37. Süreçte kamu görevlilerinin şüpheli sıfatıyla ifadelerinin alınmadığı görülmekte ise de soruşturmanın amacı, somut olayın ne şekilde gerçekleştiğini ortaya çıkarmak ve böylece kullanılan gücün Anayasa'nın 17. maddesi anlamında meşru olup olmadığını belirlemektir. Dolayısıyla ifade alma işlemi her soruşturmada yerine getirilmesi gereken otomatik bir zorunluluk olarak kabul edilemez. Süreçte toplanan deliller olayın koşullarında maddi gerçeği ortaya çıkarmış ve kullanılan gücün Anayasa'nın 17. maddesi anlamında mutlak zorunlu ve orantılı olduğunu göstermiştir. Bu nedenle somut olayda çatışmalara katılan görevlilerin ifadelerinin alınmaması etkili soruşturma yükümlülüğü ile ulaşılmak istenen amaç bakımından yerine getirilmesi gereken zorunlu ve faydalı bir delil toplama işlemi olarak değerlendirilmemiştir. Bunun da ötesinde devamlılık arz eden ve öngörülemez nitelikteki silahlı çatışmalara katılan operasyonel birliklerin çatışmaların seyrine göre sürekli değişmesi nedeniyle farklı zamanlarda gerçekleşmiş olması son derece muhtemel ölümlerin hangi birim görevlilerince kullanılan güç sonucu meydana geldiğini belirlemek de neredeyse imkânsızdır (Gazal Kolanç ve diğerleri, § 381).
38. Soruşturma sırasında beyanı alınan gizli tanığın, F.E.nin PKK terör örgütü ile olan bağlantısını aktardığı görülmüştür. Soruşturmada, başvurucuların şikâyetçi sıfatıyla ifadesine başvurulduğu anlaşılmıştır. Kovuşturmaya yer olmadığı kararının kesinleştiği 21/2/2020 tarihi gözönüne alındığında soruşturma yaklaşık 4 yıl sürmüş ise de ağır çatışma koşulları, delillere ulaşmadaki zorluk nedeniyle süre makul kabul edilmelidir.
39. Soruşturmanın etkinliğine ilişkin asgari ölçütleri karşılayan incelemenin nitelik ve derecesinin olayın koşullarına bağlı olduğu unutulmamalıdır. Gazal Kolanç ve diğerleri kararında detaylı analize konu döneme hâkim olan koşullar altında dahi olayın aydınlatılabilmesi için imkânlar dâhilinde tüm delillerin toplanmasının hukukun üstünlüğüne olan inancın korunması ve hukuka aykırı eylemlere müsamaha gösterildiği veya kayıtsız kalındığı görünümü verilmemesi açısından kritik bir önemi vardır. Yukarıda aktarılan safahatı içeren soruşturma sürecinde ölüm olayını çevreleyen koşulların tespitine imkân sağlayan gerekli/yeterli bilgilerin somut olayın koşulları ve imkânlar dâhilinde olabildiğince bir bütün olarak elde edildiği, kriminal/laboratuvar incelemelerinin yapıldığı, tanık beyanının alındığı, kimlik teşhisinin yapıldığı ve sürecin makul olduğu değerlendirilebilecek dört yıllık bir sürede tüketildiği açıktır. Somut olayı çevreleyen son derece zor ve ağır koşullar nazara alındığında ölüm olayı ile ilgili delil toplama işlemlerinin özensiz yürütüldüğü yorumunu getirmek mümkün görünmemektedir.

Verilen Materyal:
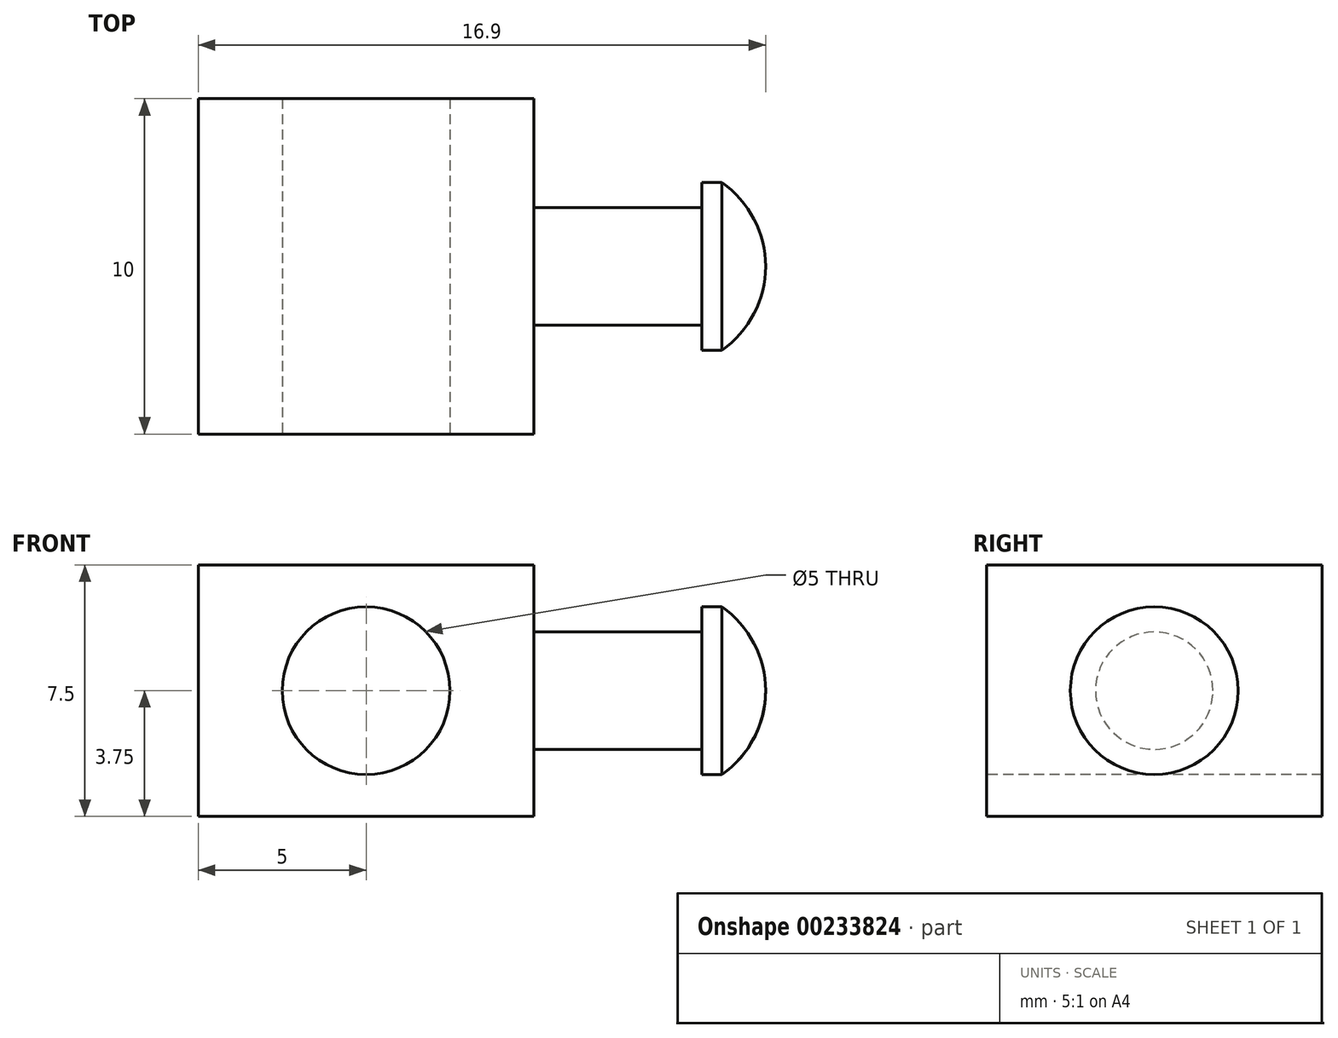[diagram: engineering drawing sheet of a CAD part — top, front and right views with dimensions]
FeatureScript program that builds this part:
annotation { "Feature Type Name" : "Feature", "Feature Type Description" : "" }
export const myFeature = defineFeature(function(context is Context, id is Id, definition is map)
    precondition{}
    {
        {
            var Q0;
            Q0=qCreatedBy(makeId("Front.planeOp"),FACE);
            var sketch = newSketch(context, id + "F0", { "sketchPlane" : qUnion([Q0])});
            skLineSegment(sketch, "E0.bottom", {"start": v(5, 3.75) * mm, "end": v(-5, 3.75) * mm});
            skLineSegment(sketch, "E0.top", {"start": v(5, -3.75) * mm, "end": v(-5, -3.75) * mm});
            skLineSegment(sketch, "E0.left", {"start": v(5, 3.75) * mm, "end": v(5, -3.75) * mm});
            skLineSegment(sketch, "E0.right", {"start": v(-5, 3.75) * mm, "end": v(-5, -3.75) * mm});
            skPoint(sketch, "E0.middle", {"position": v(0, 0) * mm});
            skLineSegment(sketch, "E1", {"start": v(5, 0) * mm, "end": v(10, 0) * mm});
            skPoint(sketch, "E1.endSnap0", {"position": v(5, 0) * mm});
            skLineSegment(sketch, "E2", {"start": v(10, 0) * mm, "end": v(10, 1.75) * mm});
            skLineSegment(sketch, "E3", {"start": v(10, 1.75) * mm, "end": v(5, 1.75) * mm});
            skLineSegment(sketch, "E4", {"start": v(10, 1.75) * mm, "end": v(10, 2.5) * mm});
            skLineSegment(sketch, "E5", {"start": v(10, 2.5) * mm, "end": v(10.6, 2.5) * mm});
            skLineSegment(sketch, "E6", {"start": v(10.6, 2.5) * mm, "end": v(10.6, 0) * mm});
            skLineSegment(sketch, "E7", {"start": v(10, 0) * mm, "end": v(14.33, 0) * mm});
            skLineSegment(sketch, "E8.MirrorCS", {"start": v(10.6, -2.5) * mm, "end": v(10.6, 0) * mm});
            skLineSegment(sketch, "E9.MirrorCS", {"start": v(10, 0) * mm, "end": v(10, -1.75) * mm});
            skLineSegment(sketch, "E10.MirrorCS", {"start": v(10, -1.75) * mm, "end": v(10, -2.5) * mm});
            skLineSegment(sketch, "E11.MirrorCS", {"start": v(10, -2.5) * mm, "end": v(10.6, -2.5) * mm});
            skArc(sketch, "E12", {"start": v(11.9, 0) * mm, "mid": v(11.56, 1.4) * mm, "end": v(10.6, 2.5) * mm});
            skSolve(sketch);
        }
        {
            var Q0;
            {var subQ3=sQuery(id+"F0.wireOp",EDGE,"E0.bottom");Q0=makeQuery(id+"F0.imprint","IMPRINT",FACE,{"disambiguationData":[TD([[makeQuery(id+"F0.imprint","IMPRINT",EDGE,{"derivedFrom":subQ3}),1.0]])]});}
            extrude(context, id + "F1", {"entities" : qUnion([Q0]), "endBound" : BoundingType.SYMMETRIC, "depth" : 10 * mm});
        }
        {
            var Q0;
            {var subQ0=sQuery(id+"F0.wireOp",EDGE,"E1");Q0=makeQuery(id+"F0.imprint","IMPRINT",FACE,{"disambiguationData":[TD([[makeQuery(id+"F0.imprint","IMPRINT",EDGE,{"derivedFrom":subQ0}),1.0]])]});}
            var Q1;
            Q1=sQuery(id+"F0.wireOp",EDGE,"E1");
            revolve(context, id + "F2", {"operationType" : NewBodyOperationType.ADD, "entities" : qUnion([Q0]), "axis" : qUnion([Q1]), "revolveType" : RevolveType.FULL});
        }
        {
            var Q0;
            {var subQ1=sQuery(id+"F0.wireOp",EDGE,"E2");Q0=makeQuery(id+"F0.imprint","IMPRINT",FACE,{"disambiguationData":[TD([[makeQuery(id+"F0.imprint","IMPRINT",EDGE,{"derivedFrom":subQ1}),-1.0]])]});}
            var Q1;
            {var subQ0=sQuery(id+"F0.wireOp",EDGE,"E7");var subQ3=sQuery(id+"F0.wireOp",EDGE,"nhdbmaDL-lB7M-k7X0-U7D3-Sq6NFg3OUXmD");var subQ5=makeQuery(id+"F0.imprint","INTERSECT",VERTEX,{"derivedFrom":[subQ0,subQ3]});Q1=makeQuery(id+"F0.imprint","IMPRINT",FACE,{"disambiguationData":[TD([[makeQuery(id+"F0.imprint","IMPRINT",EDGE,{"disambiguationData":[TD([[subQ5,-1.0]])],"derivedFrom":subQ3}),1.0]])]});}
            var Q2;
            Q2=sQuery(id+"F0.wireOp",EDGE,"E7");
            revolve(context, id + "F3", {"operationType" : NewBodyOperationType.ADD, "entities" : qUnion([Q0, Q1]), "axis" : qUnion([Q2]), "revolveType" : RevolveType.FULL});
        }
        {
            var Q0;
            {var subQ0=sQuery(id+"F0.wireOp",EDGE,"E6");Q0=makeQuery(id+"F0.imprint","IMPRINT",FACE,{"disambiguationData":[TD([[makeQuery(id+"F0.imprint","IMPRINT",EDGE,{"derivedFrom":subQ0}),1.0]])]});}
            var Q1;
            Q1=sQuery(id+"F0.wireOp",EDGE,"E7");
            revolve(context, id + "F4", {"operationType" : NewBodyOperationType.ADD, "entities" : qUnion([Q0]), "axis" : qUnion([Q1]), "revolveType" : RevolveType.FULL});
        }
        {
            var Q0;
            Q0=makeQuery(id+"F1.opExtrude","CAP_FACE",FACE,{"disambiguationData":[OSD([sQuery(id+"F0.wireOp",EDGE,"E0.bottom"),sQuery(id+"F0.wireOp",EDGE,"E0.top"),sQuery(id+"F0.wireOp",EDGE,"E0.left"),sQuery(id+"F0.wireOp",EDGE,"E0.right")])],"isStart":false});
            var sketch = newSketch(context, id + "F5", { "sketchPlane" : qUnion([Q0])});
            skCircle(sketch, "E13", {"center": v(0, 0) * mm, "radius": 2.5 * mm});
            skSolve(sketch);
        }
        {
            var Q0;
            Q0=makeQuery(id+"F5.imprint","IMPRINT",FACE,{"disambiguationData":[TD([[makeQuery(id+"F5.imprint","IMPRINT",EDGE,{"derivedFrom":sQuery(id+"F5.wireOp",EDGE,"E13")}),1.0]])]});
            extrude(context, id + "F6", {"entities" : qUnion([Q0]), "operationType" : NewBodyOperationType.REMOVE, "oppositeDirection" : true, "depth" : 25 * mm});
        }
    });
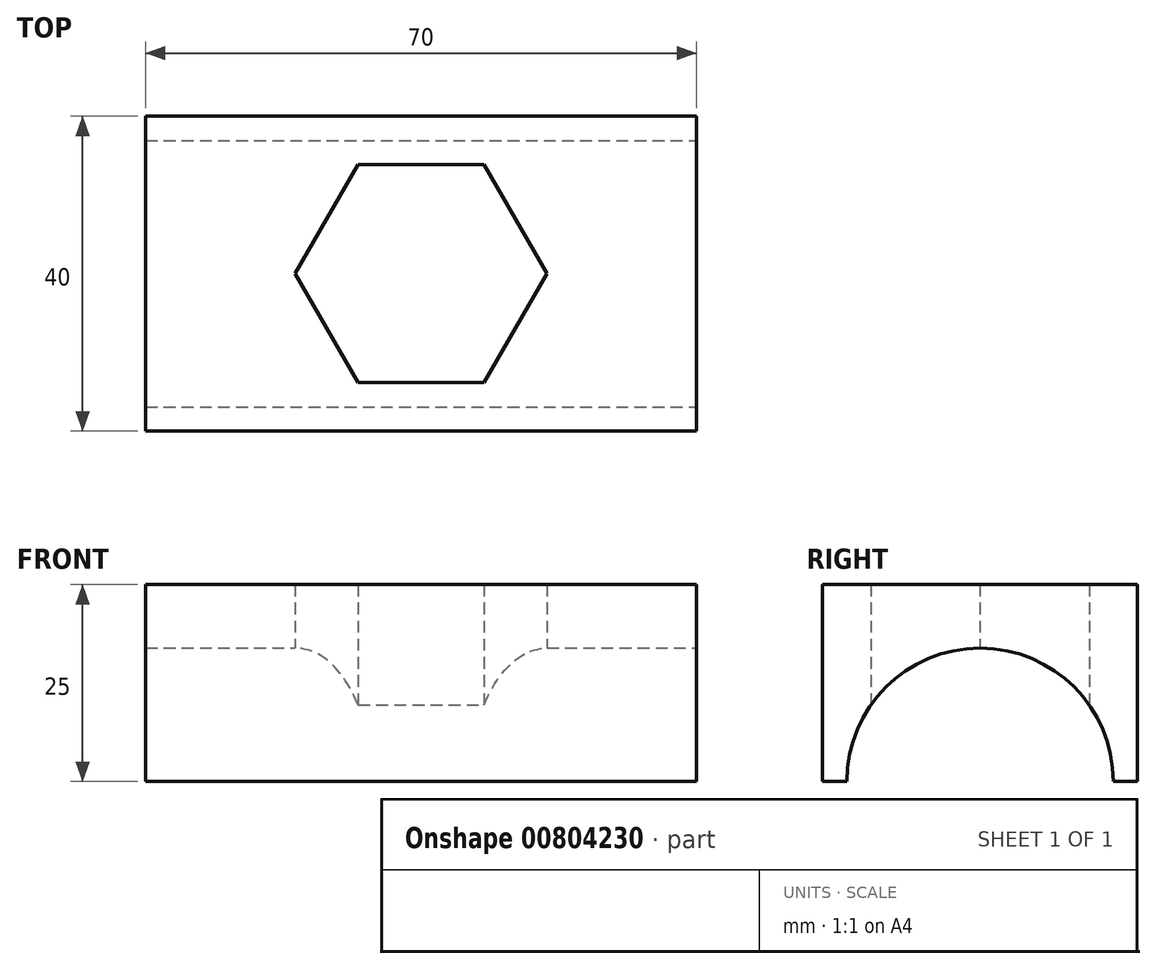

Beklenen:
Yukarıdaki etkili soruşturma yükümlülüğüne ilişkin karar metnini son cümlesinden sonra devam ettirin.

Sonuç:
40. Sonuç itibarıyla soruşturma makamlarının olayların seyrini aydınlatmaya yönelik işlemlerinden kuşku duyulmasını gerektirecek bir durumun, yürütülen soruşturmanın derinliği ve ciddiyeti üzerinde etki gösterecek nitelikte bir hususun bulunmadığı, dolayısıyla yaşam hakkının usul boyutuna yönelik bir ihlal bulunmadığı sonucuna ulaşılmıştır.
41. Öte yandan başvurucuların açtığı tazminat davası, Başsavcılığın ulaştığı bilgi ve delillere atıf yapılarak İdare Mahkemesince reddedilmiştir (bkz. § 14). Karar, başvurucuların yakını F.E.nin kamu düzeninin sağlanması, halkın can ve mal güvenliğinin korunması amacına yönelik operasyonlar sırasında kolluk kuvvetleri ile girdiği silahlı çatışma sonucunda hayatını kaybettiği, idareye atfedilebilecek hizmet kusuru bulunmadığı gerekçelerine dayandırılmıştır. Süreç dikkate alındığında Mahkemenin kanaatinden ayrılmayı gerektirir bir neden bulunmamaktadır. Karar, ilgili ve yeterli gerekçe içerdiği gibi 12/7/2019 tarihinde başlayan yargılama 27/4/2022 tarihinde kesin olarak nihayete ermiş olup yargılama süresi etkili başvuru hakkına halel getirecek şekilde uzamamıştır.
42. Açıklanan gerekçelerle yaşam hakkının ve yaşam hakkı ile bağlantılı olarak etkili başvuru hakkının ihlal edilmediğine karar verilmesi gerekir.
III. HÜKÜM
Açıklanan gerekçelerle;
A. Adli yardım talebinin KABULÜNE,
B. 1. Yaşam hakkının ihlal edildiğine ilişkin iddianın KABUL EDİLEBİLİR OLDUĞUNA,
2. Yaşam hakkı ile bağlantılı olarak etkili başvuru hakkının ihlal edildiğine ilişkin iddianın KABUL EDİLEBİLİR OLDUĞUNA,
C. 1. Anayasa’nın 17. maddesinde güvence altına alınan yaşam hakkının İHLAL EDİLMEDİĞİNE,
2. Yaşam hakkıyla bağlantılı olarak Anayasa’nın 40. maddesiyle güvence altına alınan etkili başvuru hakkının İHLAL EDİLMEDİĞİNE,
D. 12/1/2011 tarihli ve 6100 sayılı Hukuk Muhakemeleri Kanunu’nun 339. maddesinin (2) numaralı fıkrası uyarınca tahsil edilmesi mağduriyetine neden olacağından adli yardım talebi kabul edilen başvurucuların yargılama giderlerini ödemekten TAMAMEN MUAF TUTULMASINA,
E. Kararın bir örneğinin Adalet Bakanlığına GÖNDERİLMESİNE 4/10/2023 tarihinde OYBİRLİĞİYLE karar verildi.